Director General of the Organisation, Dr Tedros Ghebreyesus said this at a virtual media briefing on Friday.
COVID-19 was declared a public health emergency of international concern on January 30, 2020, when there were fewer than 100 reported cases of COVID-19 outside China, and also no reported deaths outside the Communist country.
A public health emergency of international concern is the highest level of alarm that WHO can sound under international law.
During the briefing, the WHO chief said there were now almost seven million reported deaths from COVID-19, although the actual number of deaths was much higher.
“We are certainly in a much better position now than we have been at any time during the pandemic. It’s very pleasing to see that for the first time, the weekly number of reported deaths in the past four weeks has been lower than when we first used the word ‘pandemic’ three years ago.
“I am confident that this year we will be able to say that COVID-19 is over as a public health emergency of international concern.
“We are not there yet. Last week, there were still more than five thousand reported deaths. That’s five thousand too many for a disease that can be prevented and treated. Even as we become increasingly hopeful about the end of the pandemic, the question of how it began remains unanswered,” he said.

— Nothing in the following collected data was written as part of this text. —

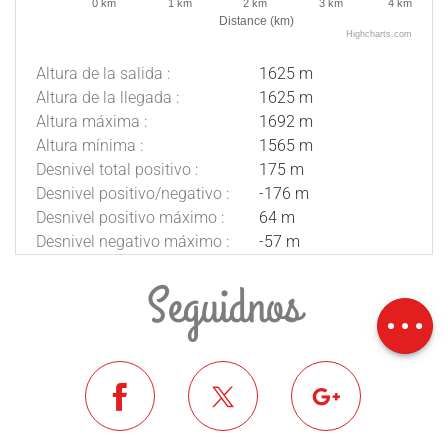
0 km
1 km
2 km
3 km
4 km
Distance (km)
Highcharts.com
Altura de la salida :
1625 m
Altura de la llegada :
1625 m
Altura máxima :
1692 m
Altura mínima :
1565 m
Desnivel total positivo :
175 m
Desnivel positivo/negativo :
-176 m
Desnivel positivo máximo :
64 m
Desnivel negativo máximo :
-57 m
Descripción
Descargar
Seguidnos
Desnivel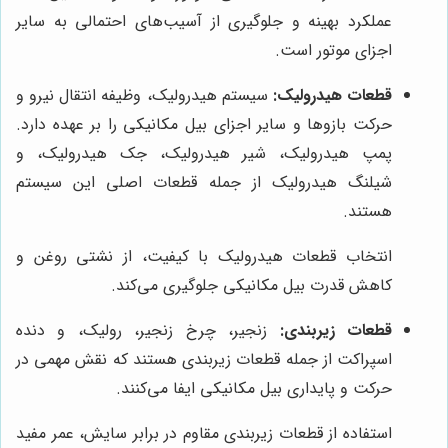
عملکرد بهینه و جلوگیری از آسیب‌های احتمالی به سایر
اجزای موتور است.
قطعات هیدرولیک:
سیستم هیدرولیک، وظیفه انتقال نیرو و
حرکت بازوها و سایر اجزای بیل مکانیکی را بر عهده دارد.
پمپ هیدرولیک، شیر هیدرولیک، جک هیدرولیک، و
شیلنگ هیدرولیک از جمله قطعات اصلی این سیستم
هستند.
انتخاب قطعات هیدرولیک با کیفیت، از نشتی روغن و
کاهش قدرت بیل مکانیکی جلوگیری می‌کند.
قطعات زیربندی:
زنجیر، چرخ زنجیر، رولیک، و دنده
اسپراکت از جمله قطعات زیربندی هستند که نقش مهمی در
حرکت و پایداری بیل مکانیکی ایفا می‌کنند.
استفاده از قطعات زیربندی مقاوم در برابر سایش، عمر مفید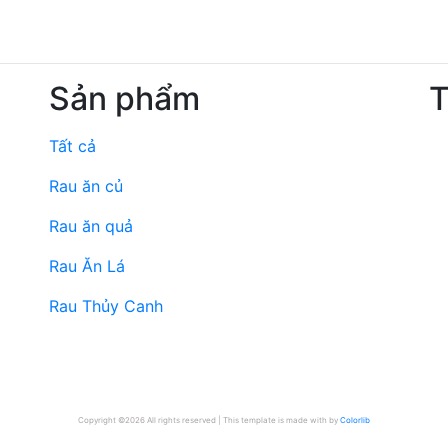
Sản phẩm
T
Tất cả
Rau ăn củ
Rau ăn quả
Rau Ăn Lá
Rau Thủy Canh
Copyright ©
2026 All rights reserved | This template is made with
by
Colorlib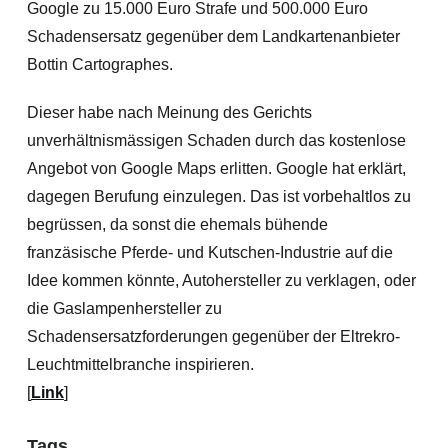
Google zu 15.000 Euro Strafe und 500.000 Euro
Schadensersatz gegenüber dem Landkartenanbieter
Bottin Cartographes.
Dieser habe nach Meinung des Gerichts
unverhältnismässigen Schaden durch das kostenlose
Angebot von Google Maps erlitten. Google hat erklärt,
dagegen Berufung einzulegen. Das ist vorbehaltlos zu
begrüssen, da sonst die ehemals bühende
franzäsische Pferde- und Kutschen-Industrie auf die
Idee kommen könnte, Autohersteller zu verklagen, oder
die Gaslampenhersteller zu
Schadensersatzforderungen gegenüber der Eltrekro-
Leuchtmittelbranche inspirieren.
[
Link
]
Tags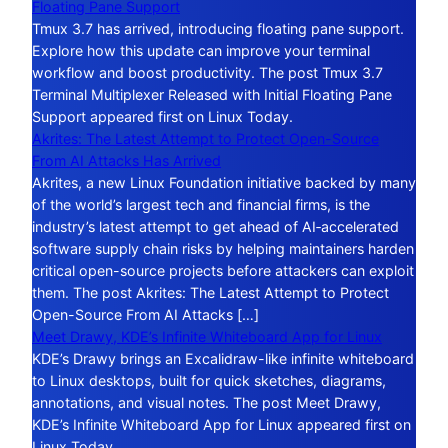
Floating Pane Support
Tmux 3.7 has arrived, introducing floating pane support.
Explore how this update can improve your terminal
workflow and boost productivity. The post Tmux 3.7
Terminal Multiplexer Released with Initial Floating Pane
Support appeared first on Linux Today.
Akrites: The Latest Attempt to Protect Open-Source
From AI Attacks Has Arrived
Akrites, a new Linux Foundation initiative backed by many
of the world’s largest tech and financial firms, is the
industry’s latest attempt to get ahead of AI‑accelerated
software supply chain risks by helping maintainers harden
critical open-source projects before attackers can exploit
them. The post Akrites: The Latest Attempt to Protect
Open-Source From AI Attacks […]
Meet Drawy, KDE’s Infinite Whiteboard App for Linux
KDE’s Drawy brings an Excalidraw-like infinite whiteboard
to Linux desktops, built for quick sketches, diagrams,
annotations, and visual notes. The post Meet Drawy,
KDE’s Infinite Whiteboard App for Linux appeared first on
Linux Today.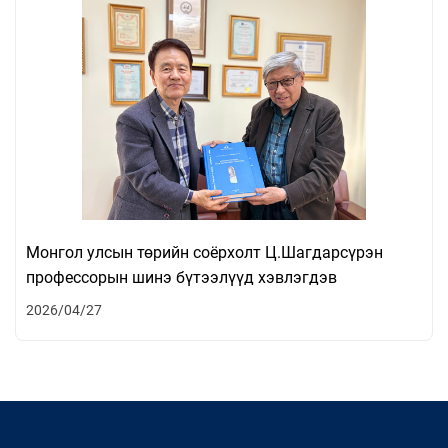
Монгол улсын төрийн соёрхолт Ц.Шагдарсүрэн
профессорын шинэ бүтээлүүд хэвлэгдэв
2026/04/27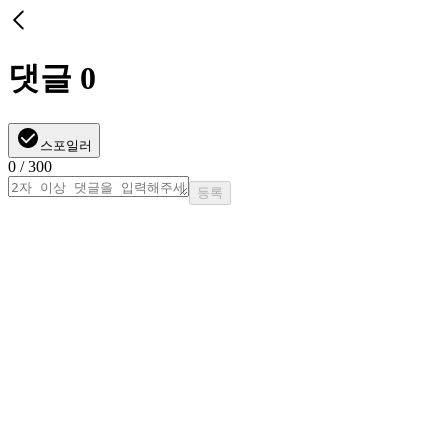
댓글
0
스포일러
0
/ 300
등록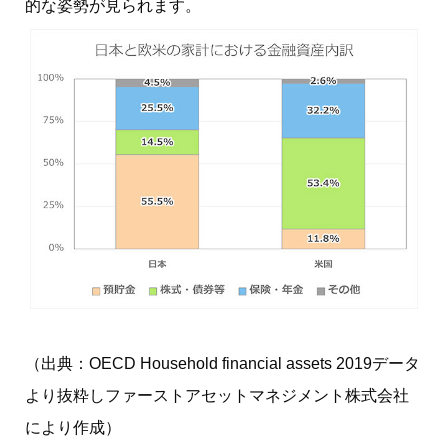
的な姿勢が見られます。
（出典：OECD Household financial assets 2019データ
より抜粋しファーストアセットマネジメント株式会社
により作成）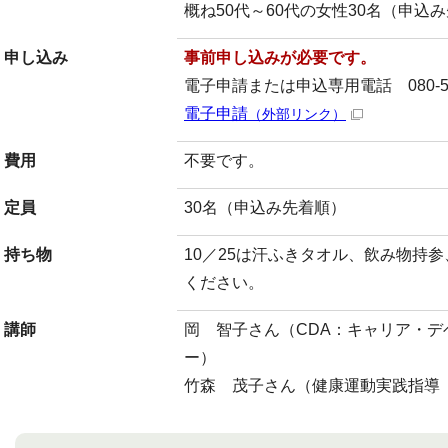
概ね50代～60代の女性30名（申込
申し込み
事前申し込みが必要です。
電子申請または申込専用電話 080-549
電子申請
（外部リンク）
費用
不要です。
定員
30名（申込み先着順）
持ち物
10／25は汗ふきタオル、飲み物持
ください。
講師
岡 智子さん（CDA：キャリア・
ー）
竹森 茂子さん（健康運動実践指導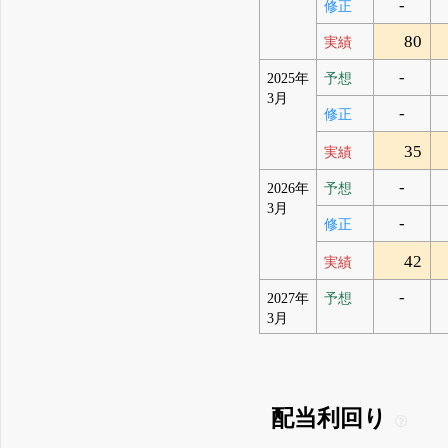
-
修正
80
実績
-
2025年
予想
3月
-
修正
35
実績
-
2026年
予想
3月
-
修正
42
実績
-
2027年
予想
3月
配当利回り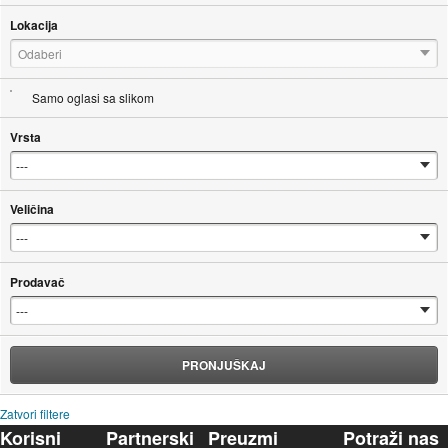
Lokacija
Odaberi
Samo oglasi sa slikom
Vrsta
Veličina
Prodavač
PRONJUŠKAJ
Zatvori filtere
Korisni
Partnerski
Preuzmi
Potraži nas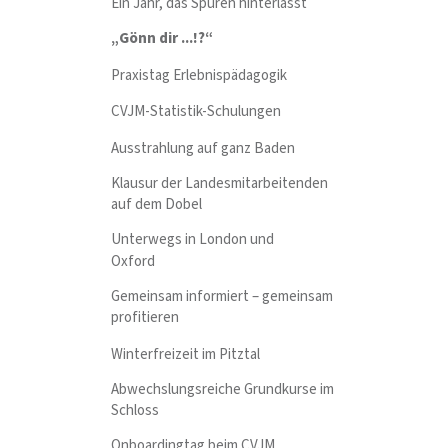
Ein Jahr, das Spuren hinterlässt
„Gönn dir ...!?“
Praxistag Erlebnispädagogik
CVJM-Statistik-Schulungen
Ausstrahlung auf ganz Baden
Klausur der Landesmitarbeitenden
auf dem Dobel
Unterwegs in London und
Oxford
Gemeinsam informiert – gemeinsam
profitieren
Winterfreizeit im Pitztal
Abwechslungsreiche Grundkurse im
Schloss
Onboardingtag beim CVJM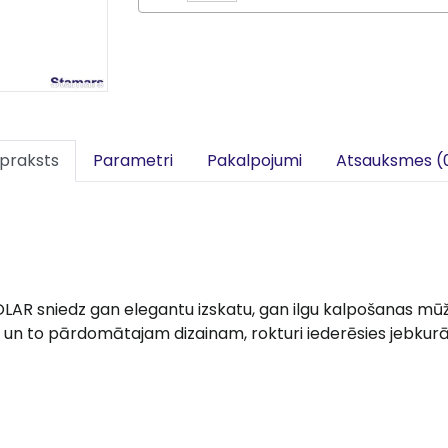
praksts
Parametri
Pakalpojumi
Atsauksmes (
OLAR sniedz gan elegantu izskatu, gan ilgu kalpošanas mūž
un to pārdomātajam dizainam, rokturi iederēsies jebkurā 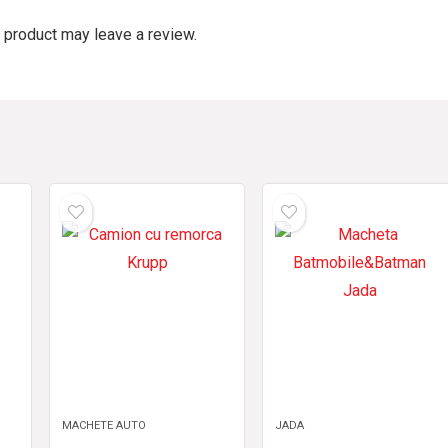
 product may leave a review.
MACHETE AUTO
JADA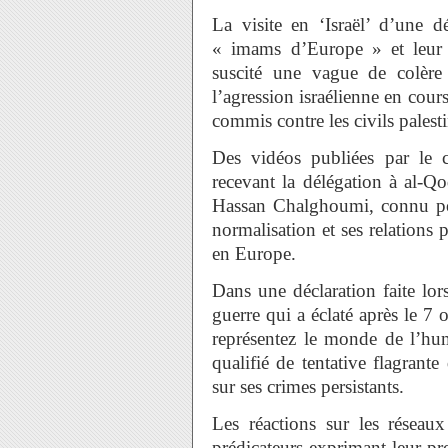
La visite en ‘Israël’ d’une d
« imams d’Europe » et leur 
suscité une vague de colèr
l’agression israélienne en cour
commis contre les civils palesti
Des vidéos publiées par le 
recevant la délégation à al-Q
Hassan Chalghoumi, connu pou
normalisation et ses relations 
en Europe.
Dans une déclaration faite lo
guerre qui a éclaté après le 7
représentez le monde de l’hum
qualifié de tentative flagrant
sur ses crimes persistants.
Les réactions sur les réseaux
prédicateurs exprimant leur p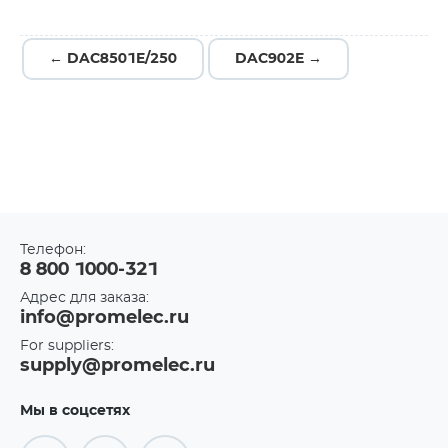
← DAC8501E/250
DAC902E →
Телефон:
8 800 1000-321
Адрес для заказа:
info@promelec.ru
For suppliers:
supply@promelec.ru
Мы в соцсетях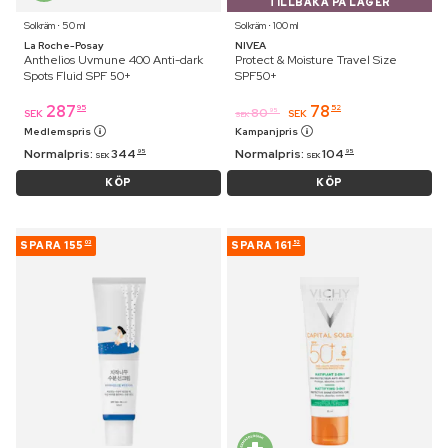
TILLBAKA PÅ LAGER
Solkräm ⋅ 50 ml
Solkräm ⋅ 100 ml
La Roche-Posay
NIVEA
Anthelios Uvmune 400 Anti-dark
Protect & Moisture Travel Size
Spots Fluid SPF 50+
SPF50+
287
78
95
52
80
95
SEK
SEK
SEK
Medlemspris
Kampanjpris
Normalpris:
344
Normalpris:
104
95
95
SEK
SEK
KÖP
KÖP
SPARA
155
SPARA
161
03
52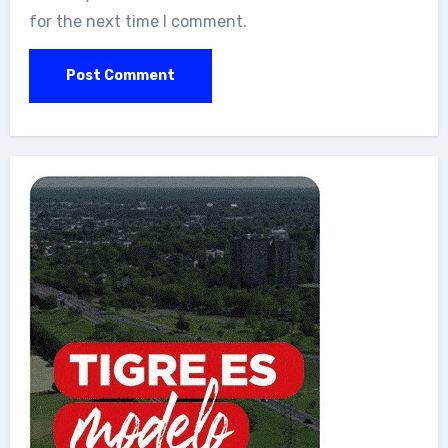
for the next time I comment.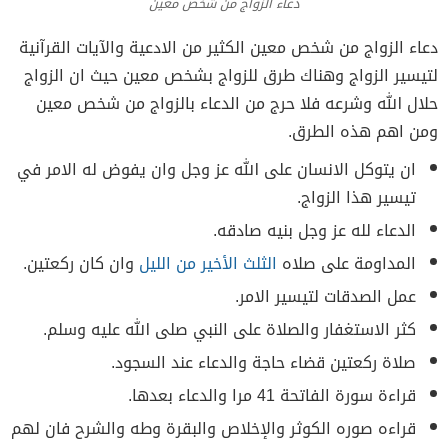
دعاء الزواج من شخص معين
دعاء الزواج من شخص معين الكثير من الادعية والآيات القرآنية
لتيسير الزواج وهناك طرق للزواج بشخص معين حيث ان الزواج
حلال الله وشرعه فلا حرج من الدعاء بالزواج من شخص معين
ومن اهم هذه الطرق.
ان يتوكل الانسان على الله عز وجل وان يفوض له الامر في
تيسير هذا الزواج.
الدعاء لله عز وجل بنيه صادقه.
المداومة على صلاه
الثلث الأخير من الليل
وان كان ركعتين.
عمل الصدقات لتيسير الامر.
كثر الاستغفار والصلاة على النبي صلى الله عليه وسلم.
صلاة ركعتين قضاء حاجة والدعاء عند السجود.
قراءة سورة الفاتحة 41 مرا والدعاء بعدها.
قراءه صوره الكوثر والإخلاص والبقرة وطه والشرح فان لهم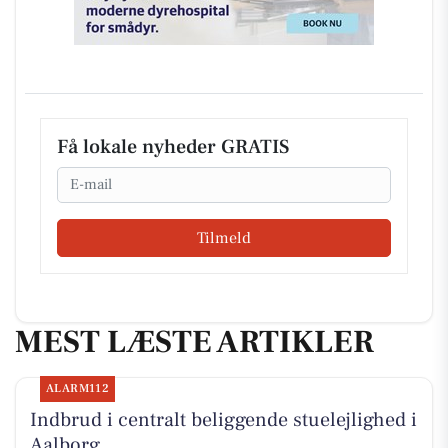
Få lokale nyheder GRATIS
Email
Tilmeld
MEST LÆSTE ARTIKLER
ALARM112
Indbrud i centralt beliggende stuelejlighed i
Aalborg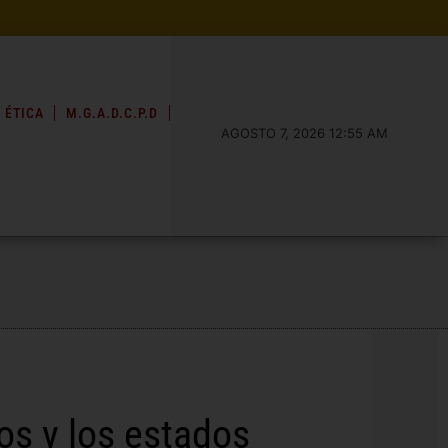
 ÉTICA
M.G.A.D.C.P.D
AGOSTO 7, 2026 12:55 AM
os y los estados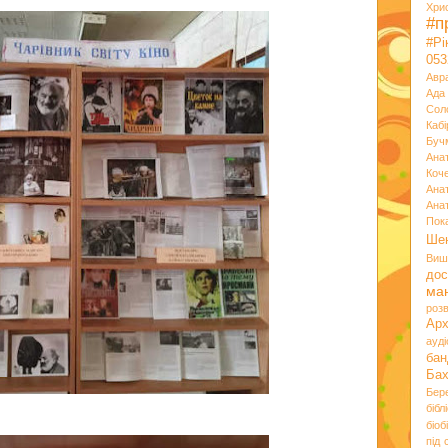
Хри
#п
#Р
053
Авр
Ада
Сол
Кабі
Буч
Ана
Коч
Ана
Ана
Пок
Ше
Виш
дос
ма
розв
Ар
ауд
бан
Ба
Бер
бібл
біоб
під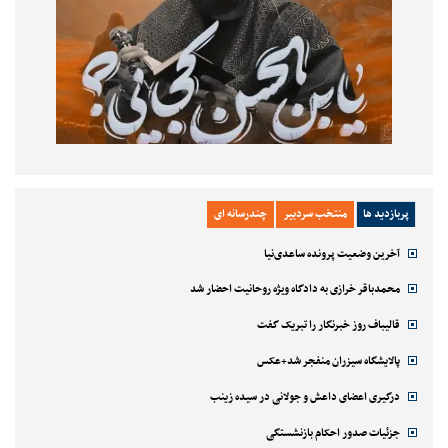
پربازدید ها
منتخب سردبیر
چندرسانه ای
آخرین وضعیت پرونده ساعدی‌نیا
محمدباقر خرازی به دادگاه ویژه روحانیت احضار شد
قالیباف روز خبرنگار را تبریک گفت
پالایشگاه سیزران منفجر شد+عکس
درگیری اعضای داعش و جولانی در سیده زینب
جزئیات صدور احکام بازنشستگی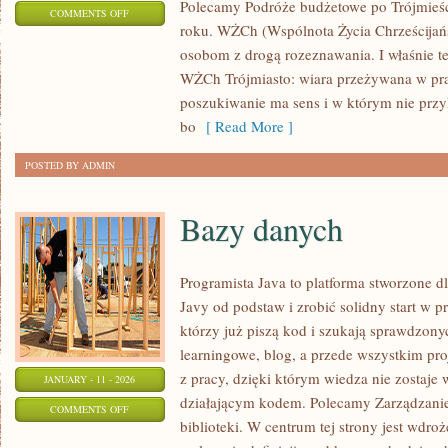
Polecamy Podróże budżetowe po Trójmieśc
ON
COMMENTS OFF
roku. WŻCh (Wspólnota Życia Chrześcijańs
MORZE
osobom z drogą rozeznawania. I właśnie t
BAŁTYCKIE
WŻCh Trójmiasto: wiara przeżywana w pra
I
poszukiwanie ma sens i w którym nie przy
JEGO
bo
[ Read More ]
SKARBY
POSTED BY ADMIN
Bazy danych
Programista Java to platforma stworzone d
Javy od podstaw i zrobić solidny start w p
którzy już piszą kod i szukają sprawdzon
learningowe, blog, a przede wszystkim pr
z pracy, dzięki którym wiedza nie zostaje w 
JANUARY - 11 - 2026
działającym kodem. Polecamy Zarządzanie 
ON
COMMENTS OFF
biblioteki. W centrum tej strony jest wdroż
BAZY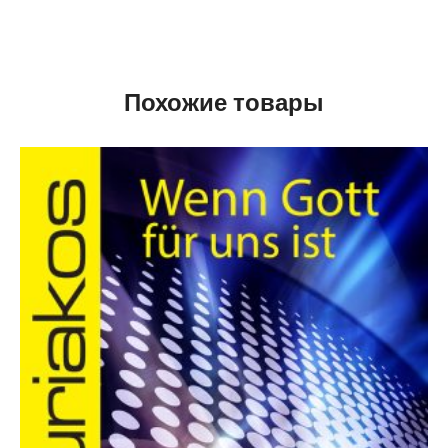
Похожие товары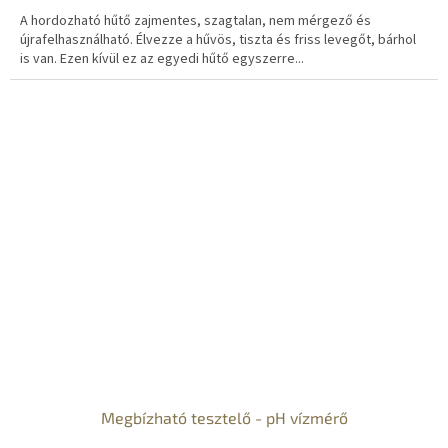
A hordozható hűtő zajmentes, szagtalan, nem mérgező és
újrafelhasználható. Élvezze a hűvös, tiszta és friss levegőt, bárhol
is van. Ezen kívül ez az egyedi hűtő egyszerre...
Megbízható tesztelő - pH vízmérő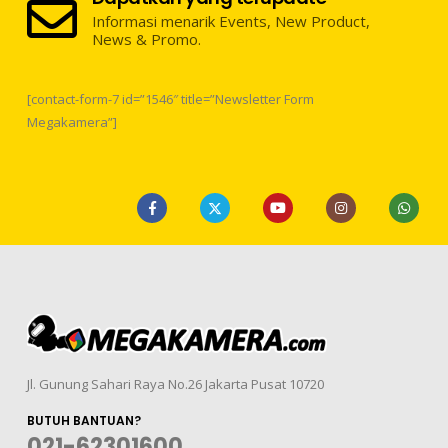
Informasi menarik Events, New Product,
News & Promo.
[contact-form-7 id=”1546″ title=”Newsletter Form
Megakamera”]
Jl. Gunung Sahari Raya No.26 Jakarta Pusat 10720
BUTUH BANTUAN?
021-62301600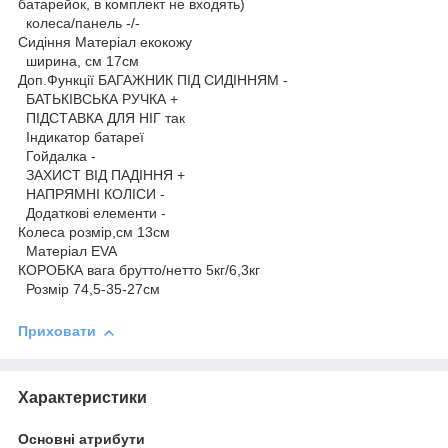
батарейок, в комплект не входять)
колеса/панель -/-
Сидіння Матеріал екокожу
ширина, см 17см
Доп.Функції БАГАЖНИК ПІД СИДІННЯМ -
БАТЬКІВСЬКА РУЧКА +
ПІДСТАВКА ДЛЯ НІГ так
Індикатор батареї
Гойдалка -
ЗАХИСТ ВІД ПАДІННЯ +
НАПРЯМНІ КОЛІСИ -
Додаткові елементи -
Колеса розмір,см 13см
Матеріал EVA
КОРОБКА вага брутто/нетто 5кг/6,3кг
Розмір 74,5-35-27см
Приховати
Характеристики
Основні атрибути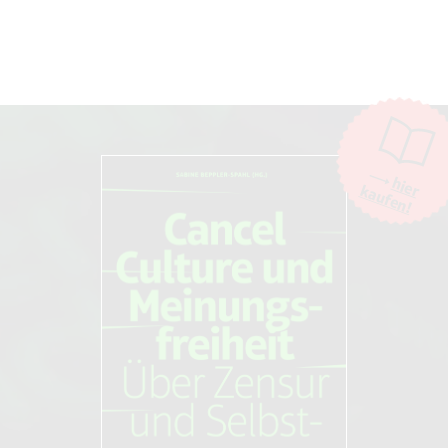
hier
kaufen!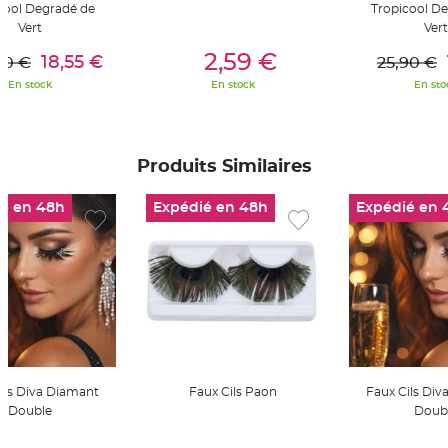
t
cool Degradé de
Tropicool D
t
Vert
Vert
a
er Au Panier
Ajouter Au Panier
Ajouter A
n
t
2,59 €
18,55 €
90 €
25,90 €
e
En stock
En stock
En sto
N
o
e
u
d
h
Produits Similaires
o
u
s
é en 48h
Expédié en 48h
Expédié en 
s
e
d
e
c
h
a
i
s
e
d
e
M
a
r
i
ils Diva Diamant
Faux Cils Paon
Faux Cils Di
a
Double
Doub
g
e
er Au Panier
Ajouter Au Panier
Ajouter A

Ghebreyesus urged China to be ‘transparent’ in sharing COVID-19 data in efforts to determine the disease’s origins.
Last Sunday, WHO was made aware of data published on the GISAID database in late January, and taken down again recently.
The data, from the Chinese Center for Disease Control and Prevention, relates to samples taken at the Huanan market in Wuhan, in 2020.
While it was online, scientists from a number of countries downloaded the data and analysed it.
“As soon as we became aware of this data, we contacted the Chinese CDC and urged them to share it with WHO and the international scientific community so it can be analysed. We also convened the Scientific Advisory Group for the Origins of Novel Pathogens, or SAGO, which met on Tuesday.
“We asked researchers from the Chinese CDC and the international group of scientists to present their analyses of the data to SAGO. These data do not provide a definitive answer to the question of how the pandemic began, but every piece of data is important in moving us closer to that answer.
“And every piece of data relating to studying the origins of COVID-19, needs to be shared with the international community immediately. These data could have– and should have– been shared three years ago.
“We continue to call on China to be transparent in sharing data, and to conduct the necessary investigations and share the results,” he noted.
According to him, understanding how the pandemic began remained both a moral and scientific imperative.